• **Input rows**
★ ★ ★ ★ ★
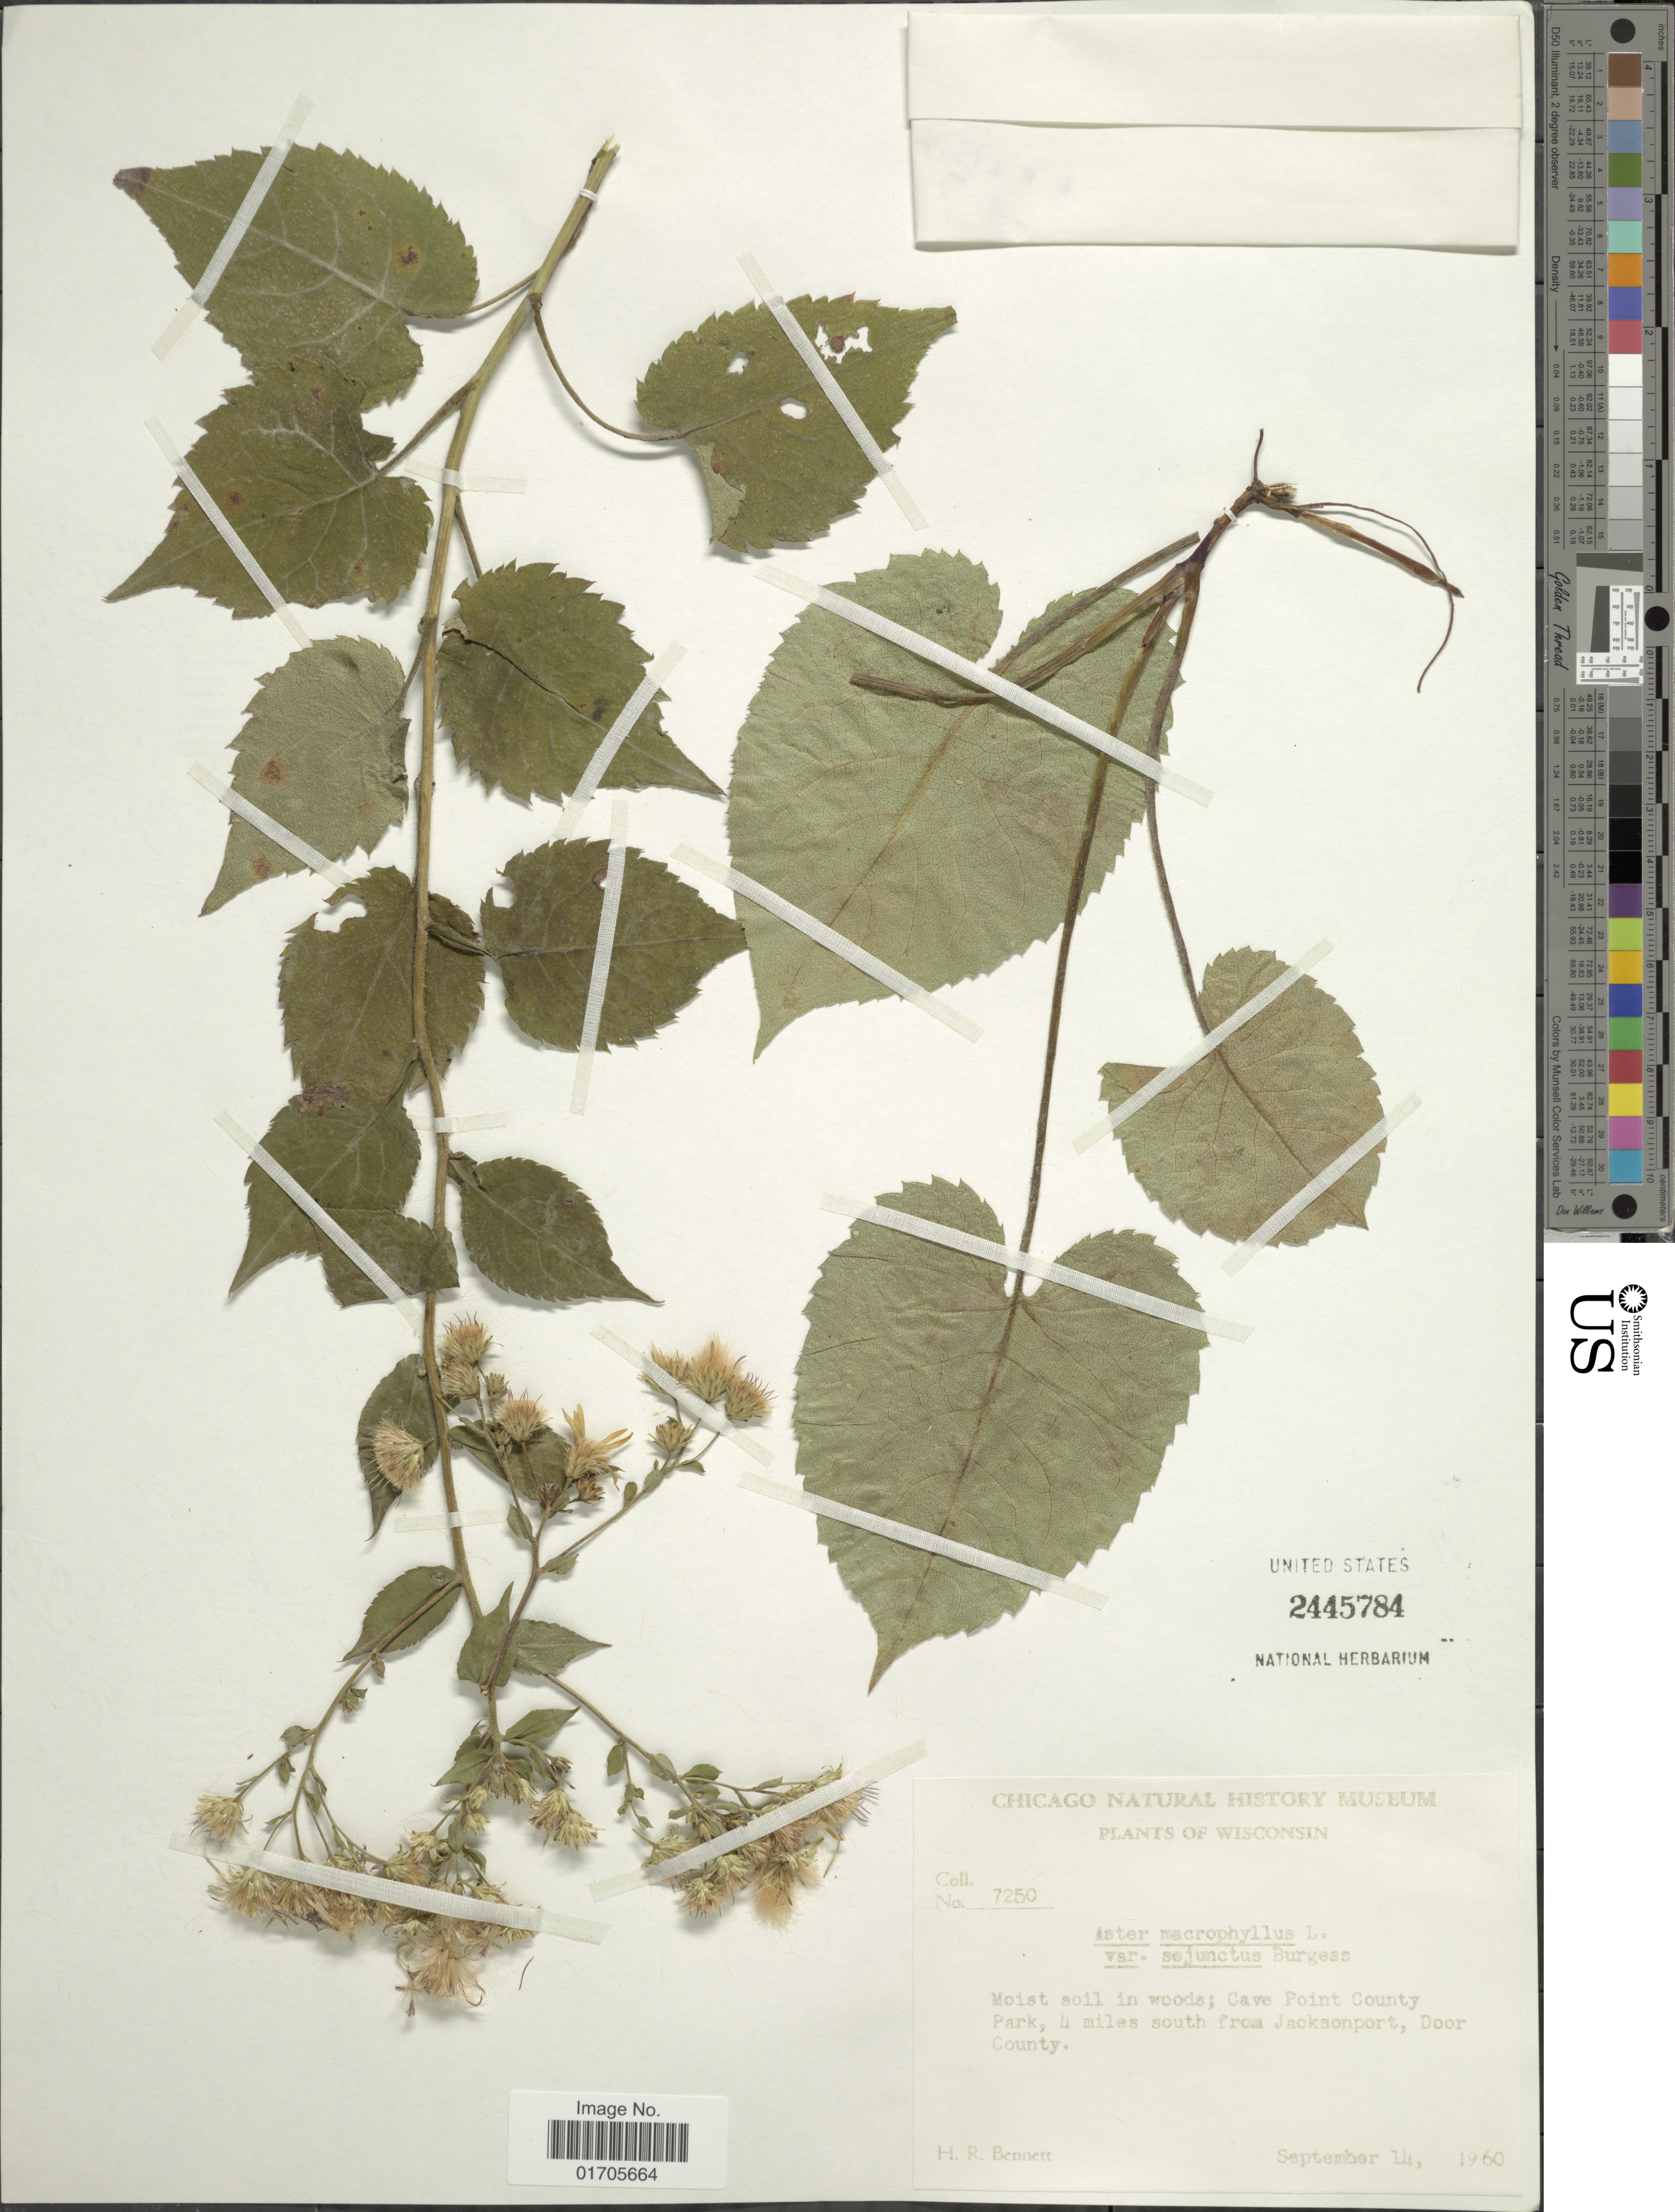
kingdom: Plantae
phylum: Tracheophyta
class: Magnoliopsida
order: Asterales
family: Asteraceae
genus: Eurybia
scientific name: Eurybia macrophylla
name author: (L.) Cass.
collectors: H. R. Bennett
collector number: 7250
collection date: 1960-09-14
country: United States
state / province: Wisconsin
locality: Wisconsin. Moist soil in woods; Cave Point County Park, 4 miles south from Jacksonport, Door County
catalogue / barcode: US 2445784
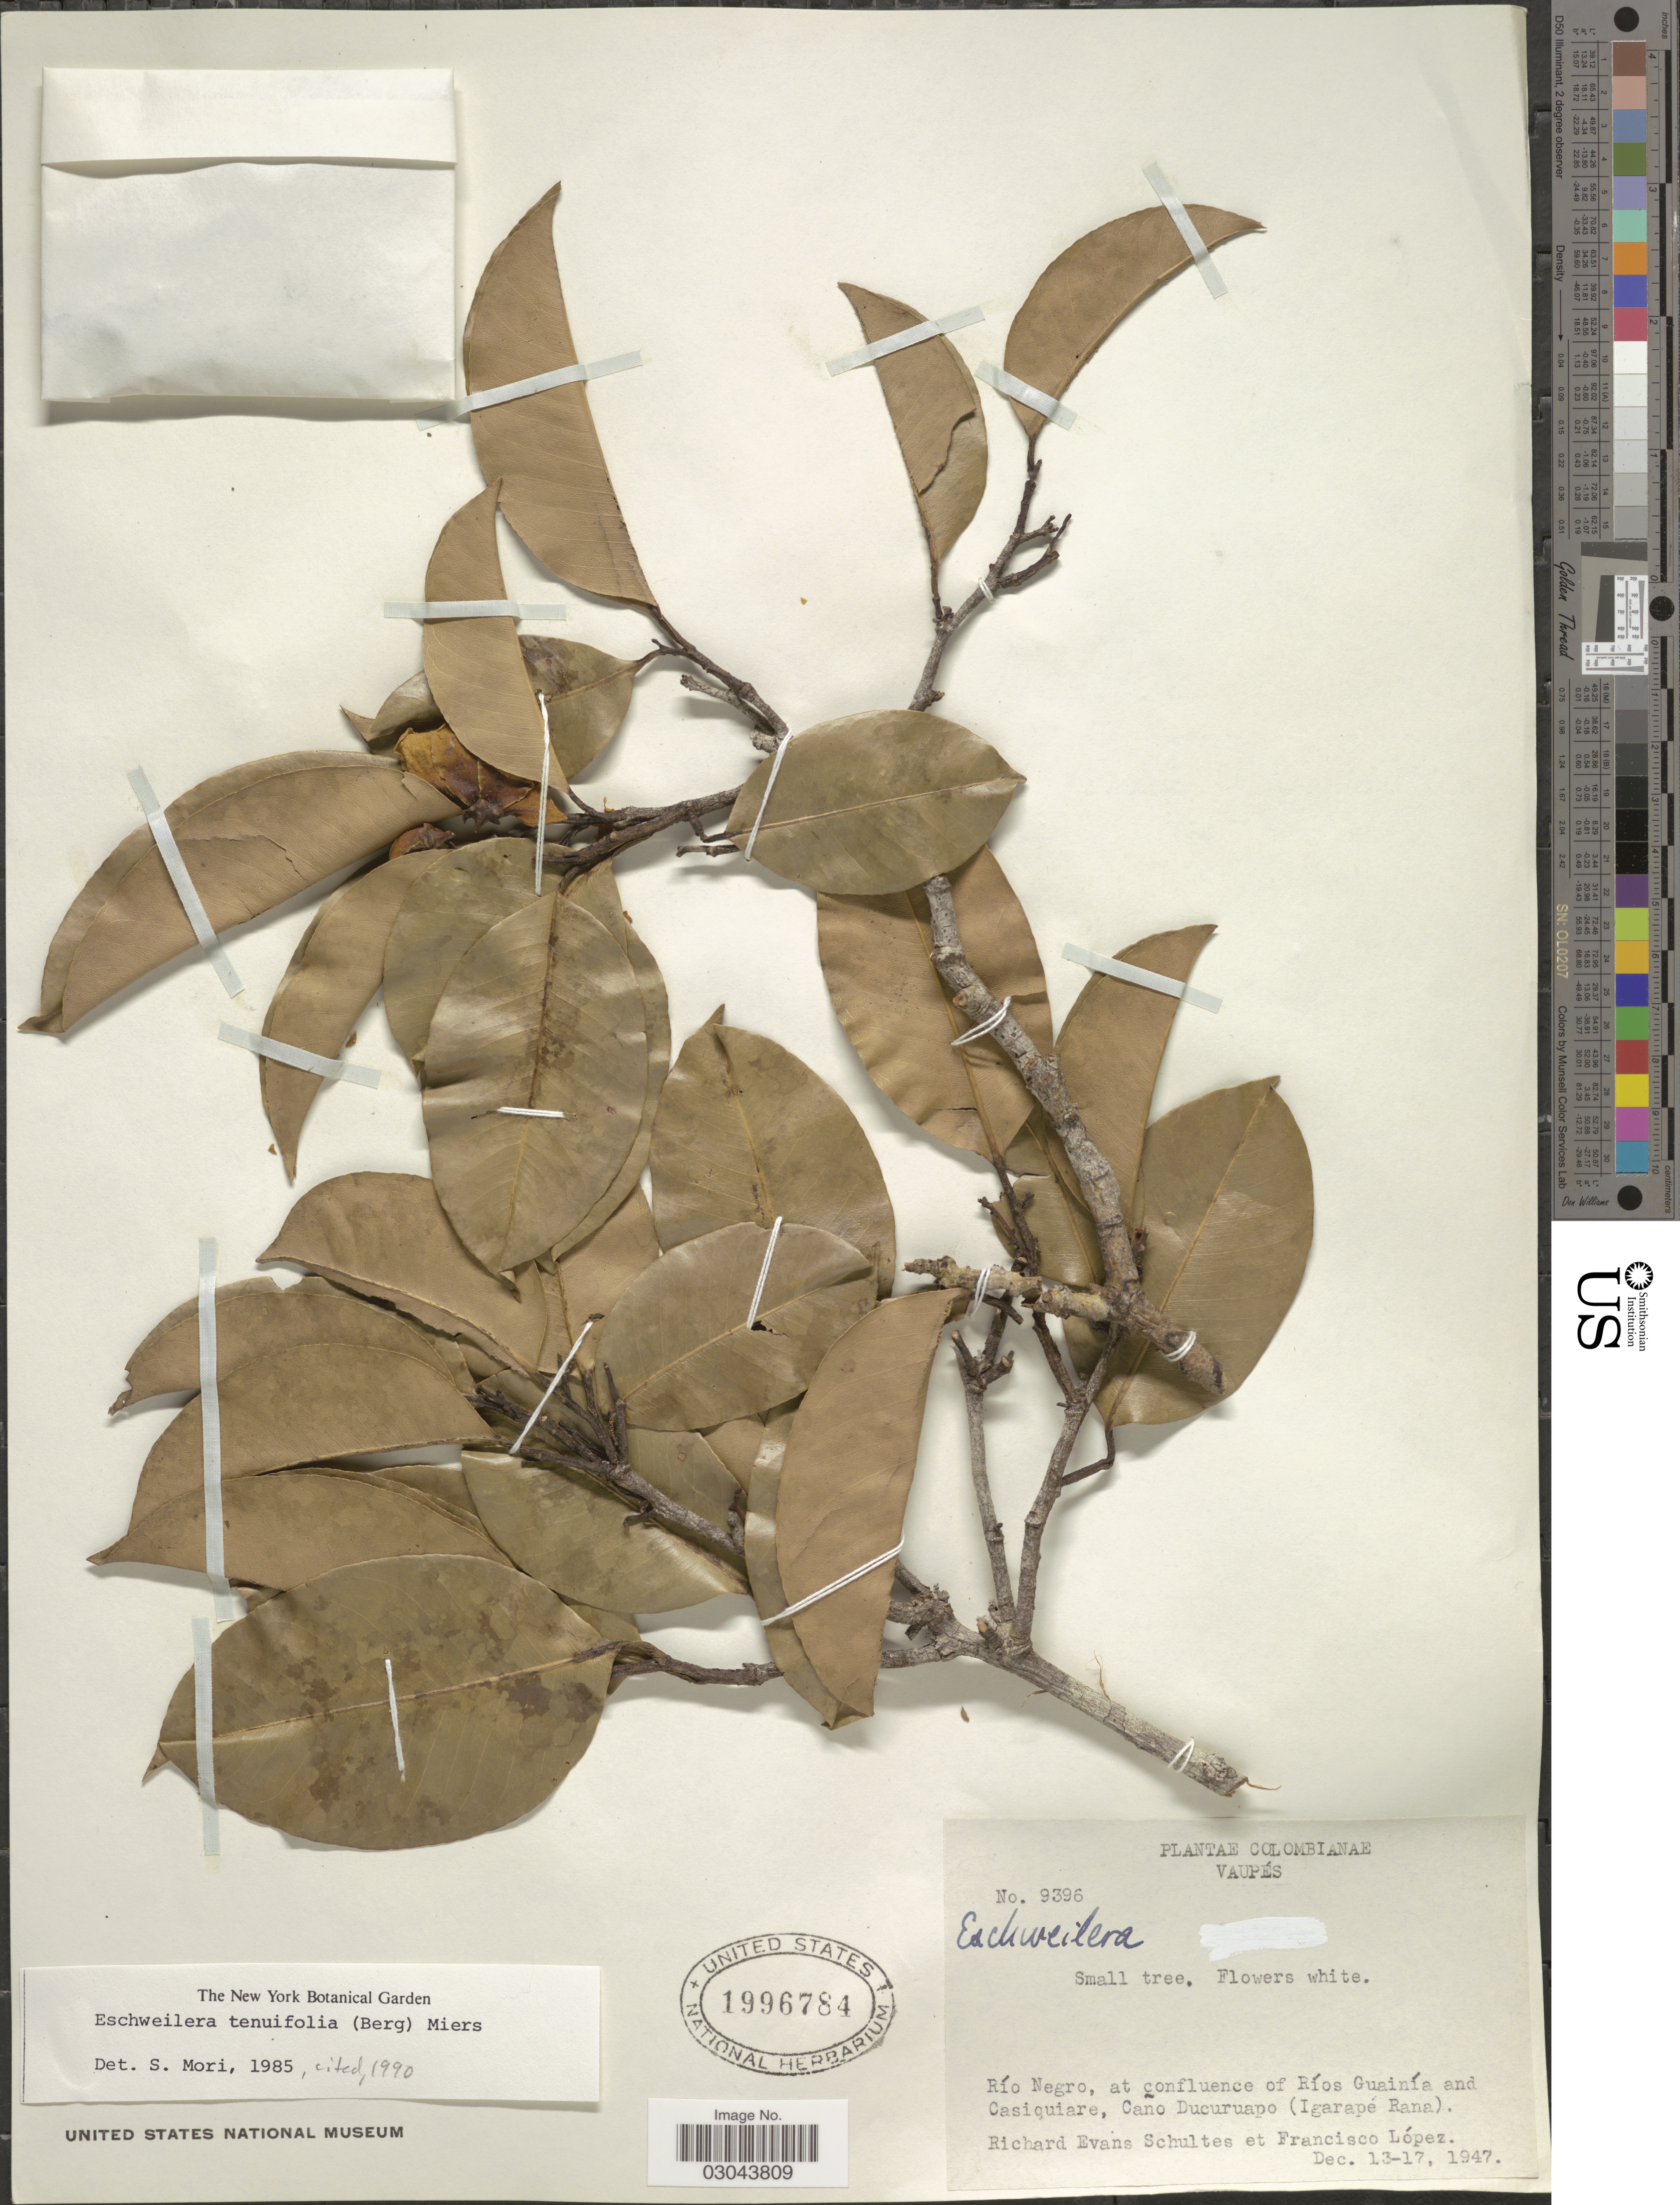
★ ★ ★ ★ ★
• **The exercise**
Copy the catalog text in the material above word for word, leaving out the pictures.

• **The solution**
kingdom: Plantae
phylum: Tracheophyta
class: Magnoliopsida
order: Asterales
family: Asteraceae
genus: Eurybia
scientific name: Eurybia macrophylla
name author: (L.) Cass.
collectors: H. R. Bennett
collector number: 7250
collection date: 1960-09-14
country: United States
state / province: Wisconsin
locality: Wisconsin. Moist soil in woods; Cave Point County Park, 4 miles south from Jacksonport, Door County
catalogue / barcode: US 2445784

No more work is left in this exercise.